*PROBLEM REQUIREMENTS*:
Which lines of the records contain the word "could"? Show each of them.

*DATA UNDER STUDY*:

..........

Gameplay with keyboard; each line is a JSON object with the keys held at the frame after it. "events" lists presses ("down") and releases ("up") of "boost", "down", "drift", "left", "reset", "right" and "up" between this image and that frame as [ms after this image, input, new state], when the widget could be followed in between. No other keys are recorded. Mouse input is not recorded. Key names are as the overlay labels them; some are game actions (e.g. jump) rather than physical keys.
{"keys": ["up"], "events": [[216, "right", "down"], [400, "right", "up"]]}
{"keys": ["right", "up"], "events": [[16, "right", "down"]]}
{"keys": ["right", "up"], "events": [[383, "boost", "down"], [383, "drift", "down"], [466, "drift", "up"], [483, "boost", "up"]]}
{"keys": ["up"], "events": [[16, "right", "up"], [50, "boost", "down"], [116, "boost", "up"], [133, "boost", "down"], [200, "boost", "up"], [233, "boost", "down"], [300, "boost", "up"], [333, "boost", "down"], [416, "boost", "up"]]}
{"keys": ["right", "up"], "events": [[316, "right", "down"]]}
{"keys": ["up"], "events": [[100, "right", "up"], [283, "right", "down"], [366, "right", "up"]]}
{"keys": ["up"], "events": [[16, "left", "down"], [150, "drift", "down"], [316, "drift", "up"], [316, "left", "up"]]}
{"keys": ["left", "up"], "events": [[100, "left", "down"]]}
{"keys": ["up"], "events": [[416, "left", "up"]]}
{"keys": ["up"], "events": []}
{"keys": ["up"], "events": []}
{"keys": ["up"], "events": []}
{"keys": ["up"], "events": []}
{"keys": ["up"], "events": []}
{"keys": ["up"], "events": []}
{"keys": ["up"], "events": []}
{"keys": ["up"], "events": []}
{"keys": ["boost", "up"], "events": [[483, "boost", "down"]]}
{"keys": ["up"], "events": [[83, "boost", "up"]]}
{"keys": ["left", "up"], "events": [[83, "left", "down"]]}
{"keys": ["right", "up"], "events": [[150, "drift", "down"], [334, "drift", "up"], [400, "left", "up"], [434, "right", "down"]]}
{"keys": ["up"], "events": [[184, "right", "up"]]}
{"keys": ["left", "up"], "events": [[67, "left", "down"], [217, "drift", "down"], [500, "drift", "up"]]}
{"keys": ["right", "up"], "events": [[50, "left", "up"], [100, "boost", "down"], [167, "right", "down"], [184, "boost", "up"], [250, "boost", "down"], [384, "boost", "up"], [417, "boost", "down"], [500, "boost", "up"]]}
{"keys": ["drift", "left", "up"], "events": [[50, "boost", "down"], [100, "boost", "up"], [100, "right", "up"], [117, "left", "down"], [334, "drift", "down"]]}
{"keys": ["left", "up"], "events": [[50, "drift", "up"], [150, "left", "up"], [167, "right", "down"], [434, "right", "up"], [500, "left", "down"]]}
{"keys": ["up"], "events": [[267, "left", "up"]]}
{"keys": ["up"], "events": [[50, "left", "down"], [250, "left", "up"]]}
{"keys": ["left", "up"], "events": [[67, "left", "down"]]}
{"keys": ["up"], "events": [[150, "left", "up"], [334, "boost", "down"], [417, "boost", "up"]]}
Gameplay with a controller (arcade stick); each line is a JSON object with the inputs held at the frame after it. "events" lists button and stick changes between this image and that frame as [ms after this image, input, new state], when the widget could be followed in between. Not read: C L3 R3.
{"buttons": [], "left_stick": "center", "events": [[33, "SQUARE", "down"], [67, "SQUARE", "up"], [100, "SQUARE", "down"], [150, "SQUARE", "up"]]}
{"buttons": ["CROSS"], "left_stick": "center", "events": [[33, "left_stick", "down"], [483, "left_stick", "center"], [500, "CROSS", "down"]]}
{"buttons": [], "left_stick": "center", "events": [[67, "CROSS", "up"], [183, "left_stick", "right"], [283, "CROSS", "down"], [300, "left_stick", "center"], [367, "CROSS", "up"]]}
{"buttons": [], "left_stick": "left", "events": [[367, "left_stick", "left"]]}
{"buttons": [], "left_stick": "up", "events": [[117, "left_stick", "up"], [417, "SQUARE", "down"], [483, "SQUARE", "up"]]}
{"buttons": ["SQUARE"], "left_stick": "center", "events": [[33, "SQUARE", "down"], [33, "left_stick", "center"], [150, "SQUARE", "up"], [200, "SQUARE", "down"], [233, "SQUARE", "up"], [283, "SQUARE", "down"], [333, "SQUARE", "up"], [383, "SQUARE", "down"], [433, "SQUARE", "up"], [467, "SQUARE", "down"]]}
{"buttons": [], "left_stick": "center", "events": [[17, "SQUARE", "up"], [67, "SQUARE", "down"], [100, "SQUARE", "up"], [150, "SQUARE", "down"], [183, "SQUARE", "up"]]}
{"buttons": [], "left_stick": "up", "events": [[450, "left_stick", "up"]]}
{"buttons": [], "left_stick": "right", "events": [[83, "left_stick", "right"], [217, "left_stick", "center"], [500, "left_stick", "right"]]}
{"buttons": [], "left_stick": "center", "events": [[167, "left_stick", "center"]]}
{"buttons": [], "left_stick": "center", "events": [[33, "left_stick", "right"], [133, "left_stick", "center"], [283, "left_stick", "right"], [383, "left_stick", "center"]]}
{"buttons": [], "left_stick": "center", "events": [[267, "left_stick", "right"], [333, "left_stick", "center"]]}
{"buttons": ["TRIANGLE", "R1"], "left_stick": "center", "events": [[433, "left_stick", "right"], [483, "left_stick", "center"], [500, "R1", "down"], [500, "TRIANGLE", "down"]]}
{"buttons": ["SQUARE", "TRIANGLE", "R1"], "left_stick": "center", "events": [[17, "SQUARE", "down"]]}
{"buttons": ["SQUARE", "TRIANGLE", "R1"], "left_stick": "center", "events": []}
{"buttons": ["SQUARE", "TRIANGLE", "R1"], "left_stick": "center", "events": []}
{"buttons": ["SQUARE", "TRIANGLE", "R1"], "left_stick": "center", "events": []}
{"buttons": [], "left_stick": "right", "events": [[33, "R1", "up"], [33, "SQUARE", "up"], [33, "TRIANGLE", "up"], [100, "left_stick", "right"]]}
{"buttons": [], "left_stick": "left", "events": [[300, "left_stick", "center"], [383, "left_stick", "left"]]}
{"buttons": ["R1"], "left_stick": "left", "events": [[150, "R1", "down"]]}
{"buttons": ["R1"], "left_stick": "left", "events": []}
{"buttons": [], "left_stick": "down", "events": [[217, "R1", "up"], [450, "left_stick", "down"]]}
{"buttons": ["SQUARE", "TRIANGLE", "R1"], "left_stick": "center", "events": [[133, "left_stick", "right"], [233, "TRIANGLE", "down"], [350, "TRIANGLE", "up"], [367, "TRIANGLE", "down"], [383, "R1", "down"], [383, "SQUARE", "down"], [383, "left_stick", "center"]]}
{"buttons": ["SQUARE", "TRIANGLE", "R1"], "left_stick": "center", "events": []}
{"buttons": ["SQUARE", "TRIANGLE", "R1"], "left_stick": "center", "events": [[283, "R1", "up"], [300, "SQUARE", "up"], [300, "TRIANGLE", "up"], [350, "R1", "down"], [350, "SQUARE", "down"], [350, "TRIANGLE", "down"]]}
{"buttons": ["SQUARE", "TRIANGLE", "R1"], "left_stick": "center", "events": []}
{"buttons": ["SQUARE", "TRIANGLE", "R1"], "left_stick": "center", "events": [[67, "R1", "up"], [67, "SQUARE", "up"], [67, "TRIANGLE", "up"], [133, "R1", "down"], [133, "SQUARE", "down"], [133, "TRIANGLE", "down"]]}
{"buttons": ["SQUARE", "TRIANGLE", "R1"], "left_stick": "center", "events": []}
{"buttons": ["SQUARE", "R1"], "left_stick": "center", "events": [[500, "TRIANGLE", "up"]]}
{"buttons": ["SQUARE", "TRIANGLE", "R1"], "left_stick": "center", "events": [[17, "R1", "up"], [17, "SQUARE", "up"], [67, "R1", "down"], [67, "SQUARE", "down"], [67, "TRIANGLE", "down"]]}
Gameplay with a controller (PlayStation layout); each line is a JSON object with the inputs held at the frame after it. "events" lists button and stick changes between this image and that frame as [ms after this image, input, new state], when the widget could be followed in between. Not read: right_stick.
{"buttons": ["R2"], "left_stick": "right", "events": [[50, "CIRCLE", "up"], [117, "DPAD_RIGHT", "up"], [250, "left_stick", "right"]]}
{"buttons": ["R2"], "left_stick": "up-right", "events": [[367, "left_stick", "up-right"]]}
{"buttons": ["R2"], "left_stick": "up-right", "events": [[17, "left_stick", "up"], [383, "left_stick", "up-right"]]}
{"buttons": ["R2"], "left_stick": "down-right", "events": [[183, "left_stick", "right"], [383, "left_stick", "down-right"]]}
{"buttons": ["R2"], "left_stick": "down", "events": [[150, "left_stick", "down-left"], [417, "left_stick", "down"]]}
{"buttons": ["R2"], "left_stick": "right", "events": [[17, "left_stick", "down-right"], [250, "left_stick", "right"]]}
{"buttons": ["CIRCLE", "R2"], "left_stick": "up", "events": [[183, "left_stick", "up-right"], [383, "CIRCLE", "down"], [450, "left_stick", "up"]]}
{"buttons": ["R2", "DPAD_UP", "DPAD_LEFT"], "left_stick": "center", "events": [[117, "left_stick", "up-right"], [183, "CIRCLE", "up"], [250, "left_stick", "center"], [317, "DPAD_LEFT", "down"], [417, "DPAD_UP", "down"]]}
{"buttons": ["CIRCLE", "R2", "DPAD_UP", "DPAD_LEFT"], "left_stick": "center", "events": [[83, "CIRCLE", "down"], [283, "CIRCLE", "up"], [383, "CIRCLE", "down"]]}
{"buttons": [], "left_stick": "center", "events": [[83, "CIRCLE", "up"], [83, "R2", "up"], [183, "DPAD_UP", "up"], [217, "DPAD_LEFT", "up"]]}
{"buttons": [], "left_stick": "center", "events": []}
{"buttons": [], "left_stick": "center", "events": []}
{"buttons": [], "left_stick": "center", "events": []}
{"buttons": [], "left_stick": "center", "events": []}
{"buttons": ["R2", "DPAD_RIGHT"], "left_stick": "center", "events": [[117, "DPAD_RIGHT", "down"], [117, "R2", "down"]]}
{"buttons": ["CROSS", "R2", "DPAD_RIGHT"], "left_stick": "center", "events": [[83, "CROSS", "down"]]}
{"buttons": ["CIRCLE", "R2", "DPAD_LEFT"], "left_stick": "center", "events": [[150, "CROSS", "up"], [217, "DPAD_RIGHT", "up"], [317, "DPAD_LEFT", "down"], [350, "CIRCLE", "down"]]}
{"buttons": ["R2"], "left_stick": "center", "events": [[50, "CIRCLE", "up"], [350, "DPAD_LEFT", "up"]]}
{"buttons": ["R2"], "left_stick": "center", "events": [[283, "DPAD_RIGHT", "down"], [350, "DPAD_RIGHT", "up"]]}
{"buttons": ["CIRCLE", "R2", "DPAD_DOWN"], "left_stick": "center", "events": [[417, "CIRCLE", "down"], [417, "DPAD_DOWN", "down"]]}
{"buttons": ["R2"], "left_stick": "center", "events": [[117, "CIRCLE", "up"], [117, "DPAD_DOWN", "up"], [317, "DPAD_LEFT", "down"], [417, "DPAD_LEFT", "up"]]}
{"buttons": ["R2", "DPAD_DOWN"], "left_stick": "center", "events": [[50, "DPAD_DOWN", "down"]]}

..........

*ANSWER FOR THE TASK*:
Gameplay with keyboard; each line is a JSON object with the keys held at the frame after it. "events" lists presses ("down") and releases ("up") of "boost", "down", "drift", "left", "reset", "right" and "up" between this image and that frame as [ms after this image, input, new state], when the widget could be followed in between. No other keys are recorded. Mouse input is not recorded. Key names are as the overlay labels them; some are game actions (e.g. jump) rather than physical keys.
Gameplay with a controller (arcade stick); each line is a JSON object with the inputs held at the frame after it. "events" lists button and stick changes between this image and that frame as [ms after this image, input, new state], when the widget could be followed in between. Not read: C L3 R3.
Gameplay with a controller (PlayStation layout); each line is a JSON object with the inputs held at the frame after it. "events" lists button and stick changes between this image and that frame as [ms after this image, input, new state], when the widget could be followed in between. Not read: right_stick.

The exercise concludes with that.